Linder complies, walking all the way over to his trash-burning barrel before Cross actually steps into the trailer. The place does seem fairly well and responsibly stocked, the bars on the windows notwithstanding, and when Cross exits again, Linder explains, "I burn those things so they can't be tracked." Cross asks about the next stop on Linder's little underground railroad. "Safe house," is all he says. Cross asks why he does it. "'Cause I can," he says. Probably because of how he's so trustworthy-looking. Cross says that Linder's story is pretty unusual. "Yeah, but not illegal," he says. Well, what about the part where he's smuggling undocumented Mexican nationals across the border? That seems a bit illicit. Cross asks why Linder referred to Eva as his bride earlier when she wasn't. "Because I am bound to her," he non-answers.
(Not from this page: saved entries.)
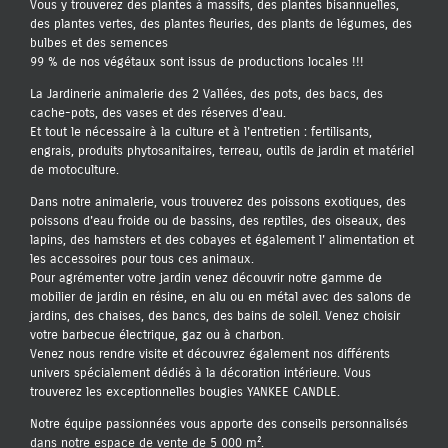
Vous y trouverez des plantes à massifs, des plantes bisannuelles,
des plantes vertes, des plantes fleuries, des plants de légumes, des
bulbes et des semences
99 % de nos végétaux sont issus de productions locales !!!
La Jardinerie animalerie des 2 Vallées, des pots, des bacs, des
cache-pots, des vases et des réserves d'eau.
Et tout le nécessaire à la culture et à l'entretien : fertilisants,
engrais, produits phytosanitaires, terreau, outils de jardin et matériel
de motoculture.
Dans notre animalerie, vous trouverez des poissons exotiques, des
poissons d'eau froide ou de bassins, des reptiles, des oiseaux, des
lapins, des hamsters et des cobayes et également l' alimentation et
les accessoires pour tous ces animaux.
Pour agrémenter votre jardin venez découvrir notre gamme de
mobilier de jardin en résine, en alu ou en métal avec des salons de
jardins, des chaises, des bancs, des bains de soleil. Venez choisir
votre barbecue électrique, gaz ou à charbon.
Venez nous rendre visite et découvrez également nos différents
univers spécialement dédiés à la décoration intérieure. Vous
trouverez les exceptionnelles bougies YANKEE CANDLE.
Notre équipe passionnées vous apporte des conseils personnalisés
dans notre espace de vente de 5 000 m².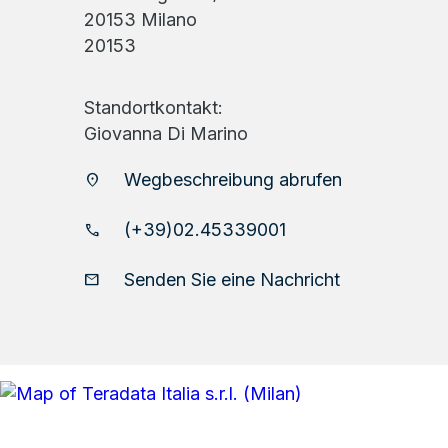
20153 Milano
20153
Standortkontakt:
Giovanna Di Marino
Wegbeschreibung abrufen
location_on
(+39)02.45339001
phone
Senden Sie eine Nachricht
email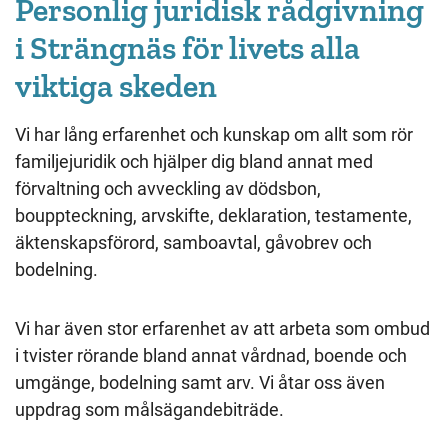
Personlig juridisk rådgivning
i Strängnäs för livets alla
viktiga skeden
Vi har lång erfarenhet och kunskap om allt som rör
familjejuridik och hjälper dig bland annat med
förvaltning och avveckling av dödsbon,
bouppteckning, arvskifte, deklaration, testamente,
äktenskapsförord, samboavtal, gåvobrev och
bodelning.
Vi har även stor erfarenhet av att arbeta som ombud
i tvister rörande bland annat vårdnad, boende och
umgänge, bodelning samt arv. Vi åtar oss även
uppdrag som målsägandebiträde.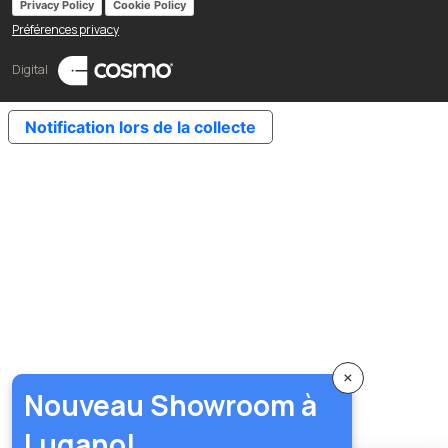
Privacy Policy
Cookie Policy
Préférences privacy
Digital
Notification lors de la collecte
×
Nouveau Showroom à
Lugano!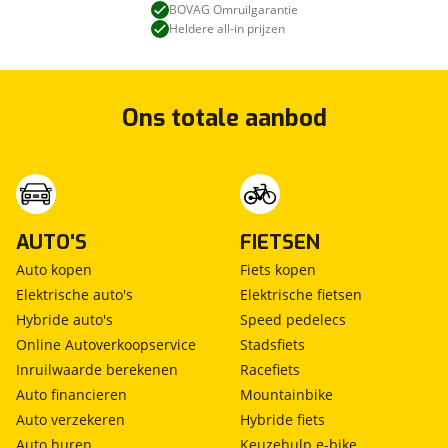
BOVAG Omruilgarantie
Heldere all-in prijzen
Ons totale aanbod
AUTO'S
FIETSEN
Auto kopen
Fiets kopen
Elektrische auto's
Elektrische fietsen
Hybride auto's
Speed pedelecs
Online Autoverkoopservice
Stadsfiets
Inruilwaarde berekenen
Racefiets
Auto financieren
Mountainbike
Auto verzekeren
Hybride fiets
Auto huren
Keuzehulp e-bike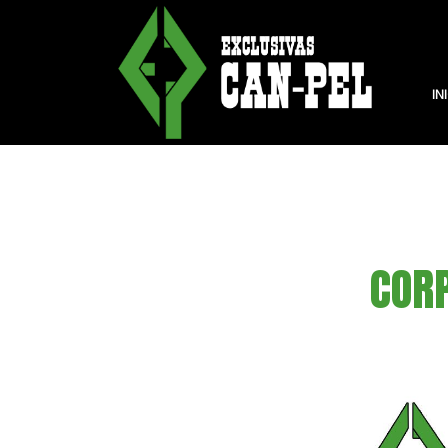
IN
COR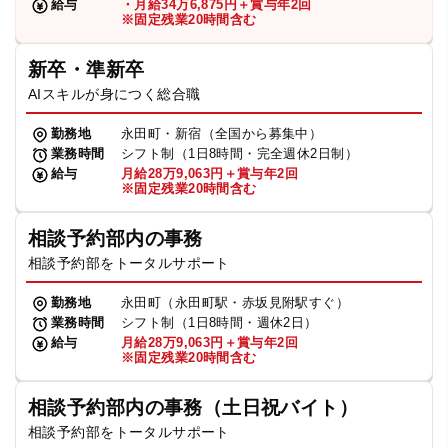
給与
・月給34万6,875円＋賞与年2回
※固定残業20時間含む
新卒・準新卒
AIスキルが身につく総合職
勤務地
永田町・新宿（全国から募集中）
業務時間
シフト制（1日8時間・完全週休2日制）
給与
月給28万9,063円＋賞与年2回
※固定残業20時間含む
相談予約部内の事務
相談予約部をトータルサポート
勤務地
永田町（永田町駅・赤坂見附駅すぐ）
業務時間
シフト制（1日8時間・週休2日）
給与
月給28万9,063円＋賞与年2回
※固定残業20時間含む
相談予約部内の事務（土日祝バイト）
相談予約部をトータルサポート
As for whether Eva reciprocates his feelings, Linder says, "You'd have to ask her." How enlightened of him.
Cross asks if there's a chance she just went back to her boyfriend. "No, not really," Linder says, without mentioning how he crushed said boyfriend's skull with an iron not twenty yards away from Cross's former partner, and then used said boyfriend to radically modify the hood of his car. Linder vows to keep looking for Eva, "Tirelessly until I find her. But I think law enforcement would be helpful." Cross says she's not a Juarez cop. Gosh, if only she knew one. "The car that picked her up had Texas plates," Linder points out. "Help me find her." Unfortunately, it's not really all that unusual for women to be picked up in Juarez by cars with Texas plates, thanks in part to Linder himself.
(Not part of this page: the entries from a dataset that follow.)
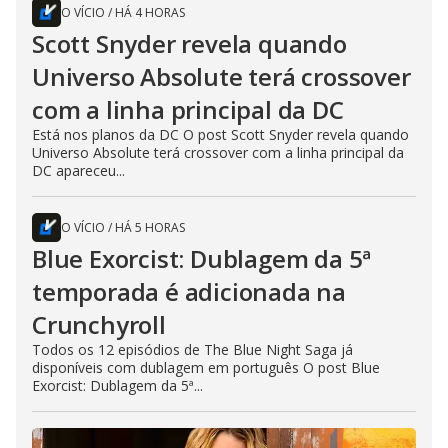
O VÍCIO
/
HÁ 4 HORAS
Scott Snyder revela quando
Universo Absolute terá crossover
com a linha principal da DC
Está nos planos da DC O post Scott Snyder revela quando
Universo Absolute terá crossover com a linha principal da
DC apareceu...
O VÍCIO
/
HÁ 5 HORAS
Blue Exorcist: Dublagem da 5ª
temporada é adicionada na
Crunchyroll
Todos os 12 episódios de The Blue Night Saga já
disponíveis com dublagem em português O post Blue
Exorcist: Dublagem da 5ª...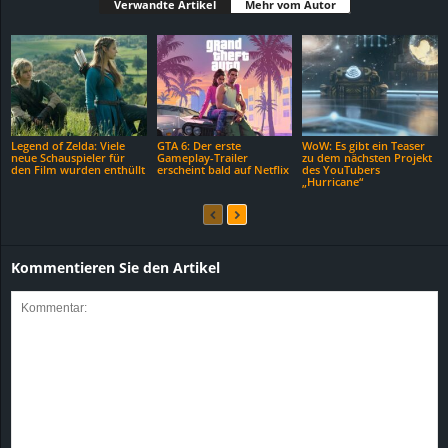
Verwandte Artikel
Mehr vom Autor
Legend of Zelda: Viele
GTA 6: Der erste
WoW: Es gibt ein Teaser
neue Schauspieler für
Gameplay-Trailer
zu dem nächsten Projekt
den Film wurden enthüllt
erscheint bald auf Netflix
des YouTubers
„Hurricane“
Kommentieren Sie den Artikel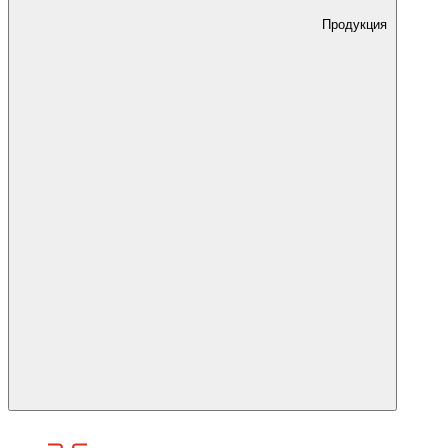
Продукция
Mendez is carting Frye -- alert and conscious, with one arm in a cast -- around the grounds of the hospital in a wheelchair, and you'll be shocked to hear that he's bitching about it endlessly. She tells him he's ready to start learning to wheel himself around, and when he argues that the chair is only temporary, she says she's not planning on pushing him around in the meantime. "I feel shitty," he whines. Mendez points out that the hospital is depressing and he needs to come back to work. Frye rests his head on one hand and offers to tell her what he was thinking while he was plummeting to almost-certain death. "Check me out, I'm Superman?" she guesses. Nope, he thought, "Don't let me die. I want to live." Mendez points out that he did, but now he's wondering for what. "Life is short and I've already wasted so much of mine. I don't recommend it, by the way." Yeah, Rasputin, but you seem to have several of them.